Repealing statute 627.428 will reduce much of the attorney-fee incentive, but other laws must be addressed, including 624.155, the state’s bad-faith statute. Some insurance attorneys have long said that the law makes it too easy for claimants to file bad-faith claims, even when the insurer has paid a homeowners’ claim.
“If an insurance company paid pursuant to its insurance policy, it should not be sued for bad faith,” Keller said. “That makes no sense.”
Lawmakers also need to address the impact that court rulings in recent years have had, panelists said. The 2016 Florida Supreme Court decision in Sebo vs. American Home Assurance is blamed in part for forcing insurers to pay for full roof replacement when only a small part is damaged. The 2014 Cammarata vs. State Farm opinion encouraged some of the inappropriate bad-faith claims, Keller said.
Reinsurance officials at the summit also spoke about the need to pass significant litigation reform measures.
“Reinsurers can cover any event that’s quantifiable,” said John Huff, CEO of the Association of Bermuda Insurers and Reinsurers. “What can’t be quantified is litigation abuse.”
The reinsurance situation has become so critical in Florida, with repeated price increases and pullbacks from the market, that many insurers will not be able to complete their year-end renewals by then, but will still be searching for coverage through the month of January, Huff said.
Florida has now become the “show-me state” for reinsurers, who want the Legislature to show them that major legal reforms are underway, before reinsurers and capital investors will offer better terms to Florida carriers, said Dennis Burke, a lobbyist and vice president with the Reinsurance Association of America, who echoed other officials at the conference.
Capital investment through insurance-linked securities have also been scared off of Florida, thanks to the enormous impact that litigation expenses have had on carriers, said Joanna Syroka, senior underwriter at Fermat Capital Management.
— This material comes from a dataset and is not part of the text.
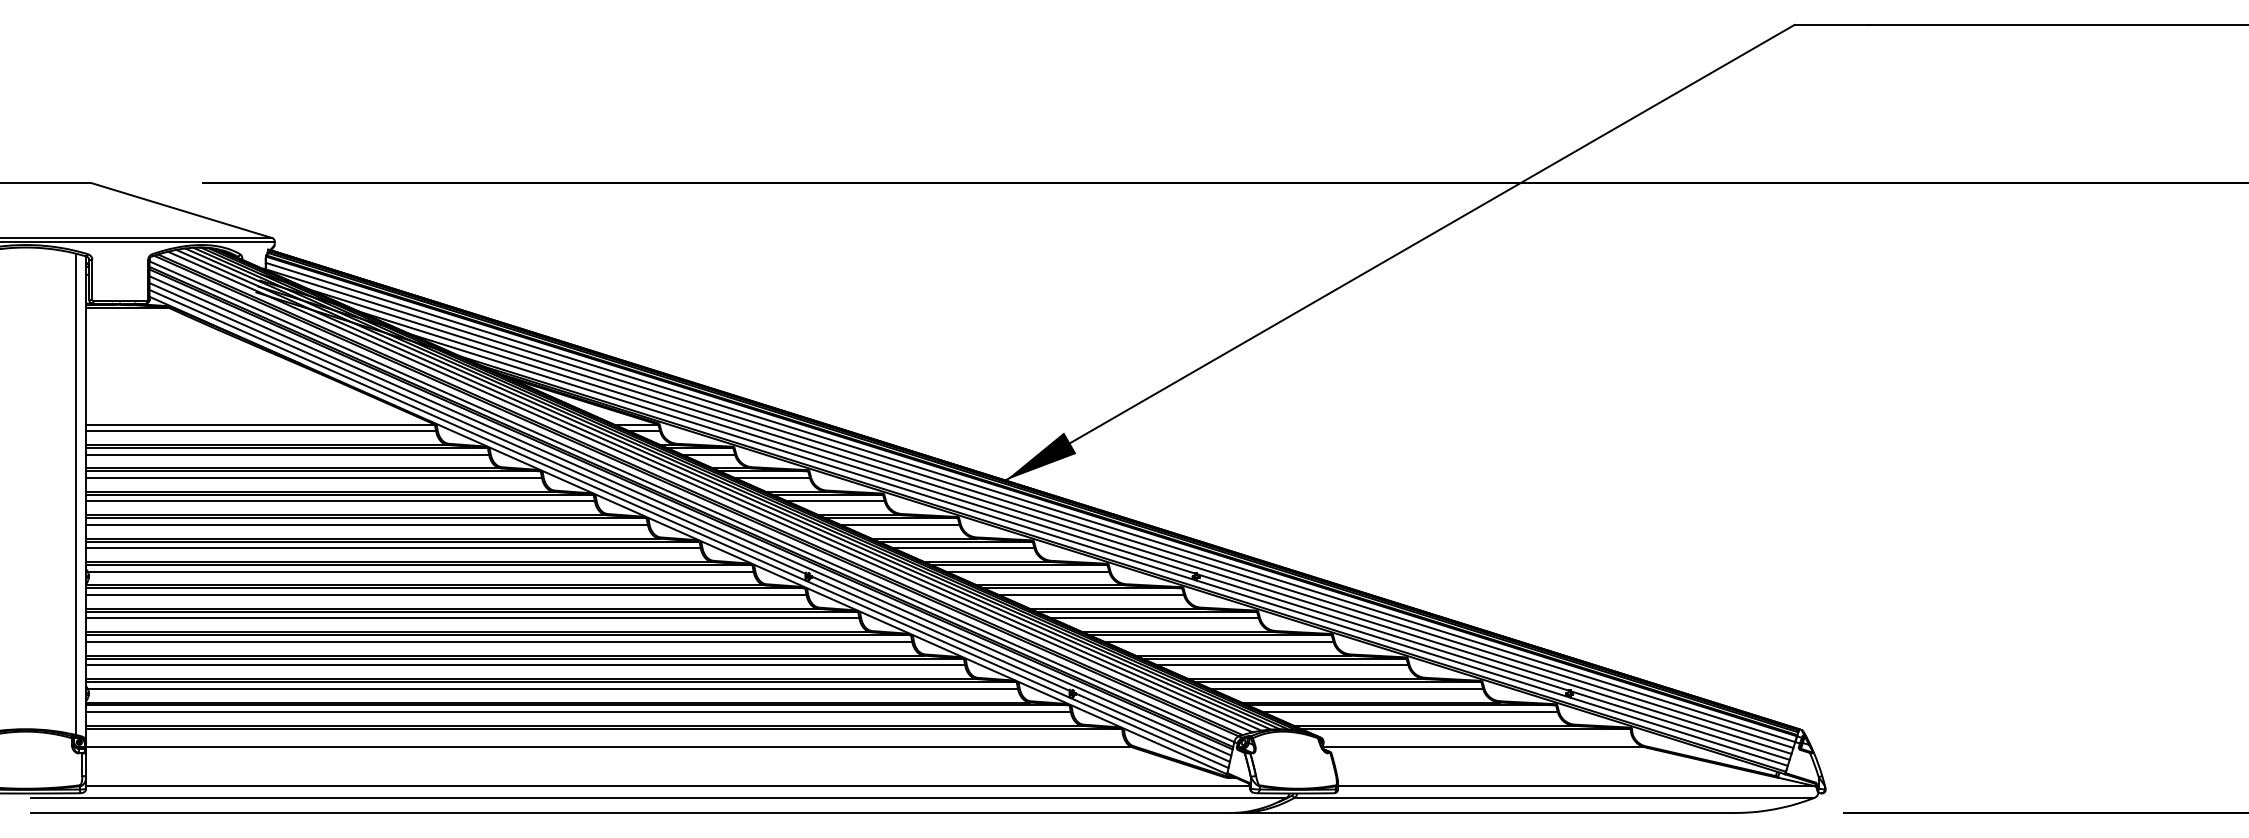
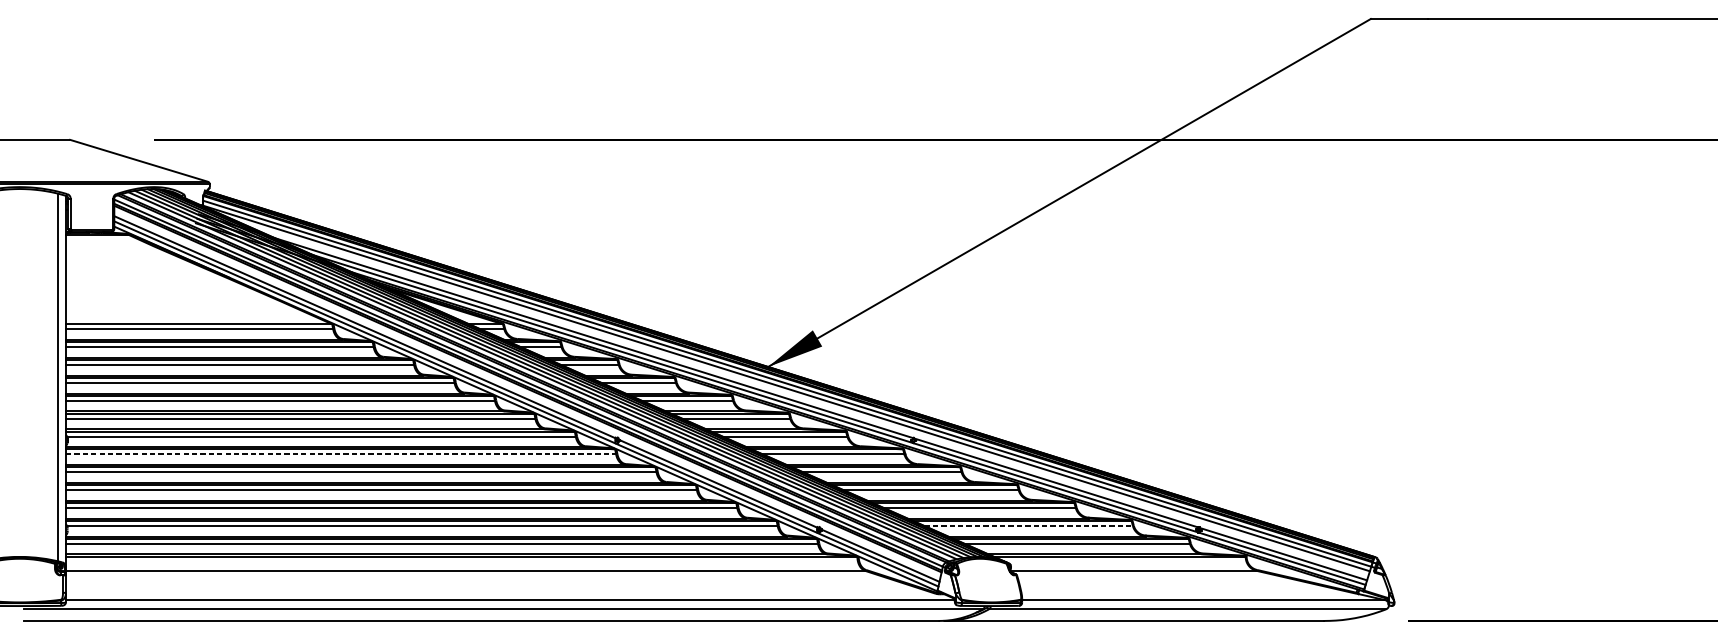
line: (1026, 513) -> (784, 392), removed
line: (690, 515) -> (527, 393), removed
line: (446, 595) -> (341, 454), solid -> dashed
line: (1347, 688) -> (1029, 525), solid -> dashed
She gave this stark reminder: Hurricane Irma in 2017 was expected to produce about $18 billion in insured losses, according to most estimates. But thanks to thousands of claims lawsuits, the cost is now up to $30 billion.
“There’s been a loss of trust in the Florida market,” Syroka said.
The housing market also is feeling the pinch from soaring insurance premiums. Anthony DiMarco, executive vice president of government affairs for the Florida Bankers Association, said that mortgage originations have recently declined in Florida, due in part to homeowners unable to pay the added cost of property coverage.
Despite several litigation-limiting reform measure approved by the Florida Legislature in the last three years, 2022 is on track to see the most claims lawsuits in the state’s history, Chamber President Mark Wilson told the crowd. The Chamber’s data show that in 2013, some 27,400 claims suits were filed in Florida. By 2021, the number had reached 99,519. By the end of this year, the volume is expected to exceed that.
Whatever changes that lawmakers approve next week, litigation probably won’t diminish for another two years or so, largely because of the thousands of Hurricane Ian claims and resulting lawsuits, said Wesley Todd, CEO of CaseGlide, a litigation management software firm that tracks claims suits in Florida.